Start with the visible meters: virtual machines or containers by hour, serverless invocations by request and duration, storage classes by gigabyte and retrieval, load balancers, public IPs, managed databases, and snapshots. Track region choices and network egress carefully, since cross‑zone, cross‑region, and internet transfer behaviors can silently dominate monthly variations across busy periods.
Add the efforts that never appear on a provider invoice: SRE shifts, on‑call rotations, incident reviews, CI/CD pipeline maintenance, infrastructure‑as‑code upkeep, vulnerability patching, compliance evidence gathering, knowledge sharing, and onboarding. Converting effort into money clarifies unit economics and reveals where automation, standards, and self‑service platforms produce durable savings during the three‑year journey.

Measure CPU, memory, and I/O profiles before moving. Rightsize instance families, set intelligent autoscaling, and schedule non‑production shutdowns. Model seasonal peaks and marketing events as explicit surge windows. A retailer we advised cut 27% by tightening headroom after observing realistic traffic, without degrading user experience during holiday spikes.
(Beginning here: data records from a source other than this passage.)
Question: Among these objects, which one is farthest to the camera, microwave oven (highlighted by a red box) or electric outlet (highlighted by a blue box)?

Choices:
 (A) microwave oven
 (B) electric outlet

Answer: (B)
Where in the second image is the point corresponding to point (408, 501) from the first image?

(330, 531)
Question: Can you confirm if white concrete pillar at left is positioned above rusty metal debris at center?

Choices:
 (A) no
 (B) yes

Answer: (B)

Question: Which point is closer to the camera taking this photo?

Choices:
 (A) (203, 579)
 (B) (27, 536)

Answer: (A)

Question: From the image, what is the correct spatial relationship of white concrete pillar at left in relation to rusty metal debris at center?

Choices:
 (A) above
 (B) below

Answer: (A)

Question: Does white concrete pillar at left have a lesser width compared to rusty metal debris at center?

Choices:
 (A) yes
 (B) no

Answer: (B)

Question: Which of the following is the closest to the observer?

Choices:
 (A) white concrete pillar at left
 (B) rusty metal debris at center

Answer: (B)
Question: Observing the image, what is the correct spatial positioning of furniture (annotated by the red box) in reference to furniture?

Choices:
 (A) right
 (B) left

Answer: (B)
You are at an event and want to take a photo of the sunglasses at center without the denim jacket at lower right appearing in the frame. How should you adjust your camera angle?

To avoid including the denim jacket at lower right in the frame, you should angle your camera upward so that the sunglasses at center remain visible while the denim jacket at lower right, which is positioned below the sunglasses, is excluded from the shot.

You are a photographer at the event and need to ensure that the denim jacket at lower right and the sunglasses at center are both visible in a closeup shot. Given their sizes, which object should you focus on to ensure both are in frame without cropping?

Blend commitment instruments to match steady baselines while keeping flexibility for growth. Multi‑year reservations can deliver meaningful reductions, but carry utilization risk if workloads shrink. Layer monthly savings plans or committed‑use discounts for variable portions. Plot break‑even points, renewal dates, and cancellation clauses so finance and engineering make synchronized, low‑regret decisions.

Selecting regions for latency or sovereignty impacts costs through storage replication, cross‑region traffic, and availability zone distribution. Private connectivity can reduce egress but adds port fees. Keep data gravity in mind: placing analytics near operational stores avoids expensive back‑and‑forth pipelines and lowers end‑to‑end processing time under real‑world workloads.